(WHAT TO WORK ON): Nothing outside the range below should be printed. Output exactly the lines from the line with "- **Microservicios para e-commerce**" to the line with "- **Anti-patrón**: Compartir", both included.

- - -

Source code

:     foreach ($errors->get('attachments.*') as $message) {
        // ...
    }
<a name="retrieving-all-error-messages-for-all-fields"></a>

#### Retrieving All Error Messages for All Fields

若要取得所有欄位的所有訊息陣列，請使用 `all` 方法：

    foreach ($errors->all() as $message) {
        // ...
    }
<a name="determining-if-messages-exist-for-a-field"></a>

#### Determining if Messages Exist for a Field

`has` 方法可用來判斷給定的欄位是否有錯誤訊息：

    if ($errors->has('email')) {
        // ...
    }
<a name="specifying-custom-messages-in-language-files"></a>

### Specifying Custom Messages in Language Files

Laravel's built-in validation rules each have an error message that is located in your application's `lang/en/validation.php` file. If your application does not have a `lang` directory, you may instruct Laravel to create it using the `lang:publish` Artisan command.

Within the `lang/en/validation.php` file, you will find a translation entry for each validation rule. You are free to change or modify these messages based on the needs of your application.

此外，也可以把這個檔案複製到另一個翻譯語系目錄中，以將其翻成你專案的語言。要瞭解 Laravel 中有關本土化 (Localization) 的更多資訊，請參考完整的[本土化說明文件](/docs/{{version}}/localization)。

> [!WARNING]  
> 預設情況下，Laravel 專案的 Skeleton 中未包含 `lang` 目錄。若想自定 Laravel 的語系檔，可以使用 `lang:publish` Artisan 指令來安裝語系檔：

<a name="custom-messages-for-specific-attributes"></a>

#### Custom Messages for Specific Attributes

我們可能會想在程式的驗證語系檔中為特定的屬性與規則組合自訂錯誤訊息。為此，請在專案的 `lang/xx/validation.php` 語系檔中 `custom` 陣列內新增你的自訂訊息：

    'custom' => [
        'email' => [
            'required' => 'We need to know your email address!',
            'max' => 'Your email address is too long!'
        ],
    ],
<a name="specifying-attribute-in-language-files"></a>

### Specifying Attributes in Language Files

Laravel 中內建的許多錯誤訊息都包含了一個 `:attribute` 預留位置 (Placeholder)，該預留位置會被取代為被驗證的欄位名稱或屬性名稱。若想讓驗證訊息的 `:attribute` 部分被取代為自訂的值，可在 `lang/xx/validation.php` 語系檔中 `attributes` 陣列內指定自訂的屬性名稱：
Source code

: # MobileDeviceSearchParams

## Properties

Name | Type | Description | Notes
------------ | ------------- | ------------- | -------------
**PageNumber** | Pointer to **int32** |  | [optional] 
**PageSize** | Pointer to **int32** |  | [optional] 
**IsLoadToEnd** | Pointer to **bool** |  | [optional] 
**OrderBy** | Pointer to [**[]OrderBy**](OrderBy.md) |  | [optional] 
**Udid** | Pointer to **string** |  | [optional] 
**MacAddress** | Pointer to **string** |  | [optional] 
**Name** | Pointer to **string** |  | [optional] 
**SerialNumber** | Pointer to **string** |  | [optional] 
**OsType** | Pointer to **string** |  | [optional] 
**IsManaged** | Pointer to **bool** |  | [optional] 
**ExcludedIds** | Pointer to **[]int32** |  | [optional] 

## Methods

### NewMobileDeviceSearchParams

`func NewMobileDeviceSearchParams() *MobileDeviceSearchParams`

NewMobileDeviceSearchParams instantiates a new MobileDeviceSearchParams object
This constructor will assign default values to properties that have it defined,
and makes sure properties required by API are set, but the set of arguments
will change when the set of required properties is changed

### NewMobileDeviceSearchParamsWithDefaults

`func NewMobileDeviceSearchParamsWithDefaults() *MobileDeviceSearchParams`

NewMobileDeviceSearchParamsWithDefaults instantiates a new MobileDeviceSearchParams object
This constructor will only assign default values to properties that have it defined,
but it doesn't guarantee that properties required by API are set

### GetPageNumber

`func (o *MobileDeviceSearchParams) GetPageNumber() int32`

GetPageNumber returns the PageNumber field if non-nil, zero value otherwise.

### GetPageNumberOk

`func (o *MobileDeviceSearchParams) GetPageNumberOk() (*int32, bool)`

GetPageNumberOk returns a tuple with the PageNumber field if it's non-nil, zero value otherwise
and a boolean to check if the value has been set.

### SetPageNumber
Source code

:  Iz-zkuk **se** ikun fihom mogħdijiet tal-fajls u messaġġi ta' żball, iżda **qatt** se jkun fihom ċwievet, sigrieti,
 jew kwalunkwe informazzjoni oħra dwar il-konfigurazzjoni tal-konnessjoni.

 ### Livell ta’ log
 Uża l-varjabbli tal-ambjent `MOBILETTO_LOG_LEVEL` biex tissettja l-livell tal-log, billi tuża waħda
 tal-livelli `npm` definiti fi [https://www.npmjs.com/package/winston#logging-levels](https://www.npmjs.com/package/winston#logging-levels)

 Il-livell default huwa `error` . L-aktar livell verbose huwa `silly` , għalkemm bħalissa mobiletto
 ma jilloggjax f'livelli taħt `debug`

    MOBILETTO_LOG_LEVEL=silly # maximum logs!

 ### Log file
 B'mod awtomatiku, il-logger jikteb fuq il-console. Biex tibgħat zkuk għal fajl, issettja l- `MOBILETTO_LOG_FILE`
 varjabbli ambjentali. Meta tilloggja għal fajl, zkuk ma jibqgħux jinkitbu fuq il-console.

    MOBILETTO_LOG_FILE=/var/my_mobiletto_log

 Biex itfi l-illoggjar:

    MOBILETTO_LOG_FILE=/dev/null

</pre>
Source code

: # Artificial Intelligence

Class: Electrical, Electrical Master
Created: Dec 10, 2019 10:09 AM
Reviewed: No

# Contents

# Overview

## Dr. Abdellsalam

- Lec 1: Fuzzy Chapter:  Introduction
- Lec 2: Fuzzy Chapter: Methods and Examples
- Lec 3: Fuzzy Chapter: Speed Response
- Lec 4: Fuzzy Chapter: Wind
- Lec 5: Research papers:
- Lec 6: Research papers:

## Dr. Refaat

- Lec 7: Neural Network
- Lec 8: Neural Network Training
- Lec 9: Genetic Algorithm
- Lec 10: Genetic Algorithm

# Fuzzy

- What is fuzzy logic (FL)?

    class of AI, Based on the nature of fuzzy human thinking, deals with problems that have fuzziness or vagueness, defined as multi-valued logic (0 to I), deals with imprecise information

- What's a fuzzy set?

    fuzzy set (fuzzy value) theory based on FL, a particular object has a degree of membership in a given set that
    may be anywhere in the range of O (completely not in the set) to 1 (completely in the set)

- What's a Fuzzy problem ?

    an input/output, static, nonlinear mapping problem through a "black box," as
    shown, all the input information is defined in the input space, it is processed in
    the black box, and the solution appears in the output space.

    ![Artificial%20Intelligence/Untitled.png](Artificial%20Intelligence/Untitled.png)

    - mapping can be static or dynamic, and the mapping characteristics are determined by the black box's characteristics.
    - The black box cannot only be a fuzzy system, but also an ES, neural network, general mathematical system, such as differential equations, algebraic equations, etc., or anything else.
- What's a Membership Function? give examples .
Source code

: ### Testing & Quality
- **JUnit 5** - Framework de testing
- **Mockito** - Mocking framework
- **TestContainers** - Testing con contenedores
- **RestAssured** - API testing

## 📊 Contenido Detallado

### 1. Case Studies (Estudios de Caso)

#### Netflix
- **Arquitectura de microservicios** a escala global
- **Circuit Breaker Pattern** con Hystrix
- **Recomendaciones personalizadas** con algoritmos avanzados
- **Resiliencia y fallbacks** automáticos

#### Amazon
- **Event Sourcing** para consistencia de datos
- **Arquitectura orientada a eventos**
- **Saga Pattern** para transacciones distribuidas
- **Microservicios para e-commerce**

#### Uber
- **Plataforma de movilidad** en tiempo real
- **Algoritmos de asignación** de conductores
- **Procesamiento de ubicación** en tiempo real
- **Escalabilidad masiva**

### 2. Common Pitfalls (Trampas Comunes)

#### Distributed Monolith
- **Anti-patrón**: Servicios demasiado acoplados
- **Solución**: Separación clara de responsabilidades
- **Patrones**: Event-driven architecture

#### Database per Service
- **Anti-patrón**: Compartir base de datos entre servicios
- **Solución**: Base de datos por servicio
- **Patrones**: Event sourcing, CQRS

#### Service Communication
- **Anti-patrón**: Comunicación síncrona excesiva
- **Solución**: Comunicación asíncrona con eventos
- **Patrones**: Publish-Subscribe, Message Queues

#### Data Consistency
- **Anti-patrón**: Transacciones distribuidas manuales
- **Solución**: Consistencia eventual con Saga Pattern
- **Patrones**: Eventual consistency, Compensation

- - -

(EXPECTED OUTPUT):
- **Microservicios para e-commerce**

#### Uber
- **Plataforma de movilidad** en tiempo real
- **Algoritmos de asignación** de conductores
- **Procesamiento de ubicación** en tiempo real
- **Escalabilidad masiva**

### 2. Common Pitfalls (Trampas Comunes)

#### Distributed Monolith
- **Anti-patrón**: Servicios demasiado acoplados
- **Solución**: Separación clara de responsabilidades
- **Patrones**: Event-driven architecture

#### Database per Service
- **Anti-patrón**: Compartir base de datos entre servicios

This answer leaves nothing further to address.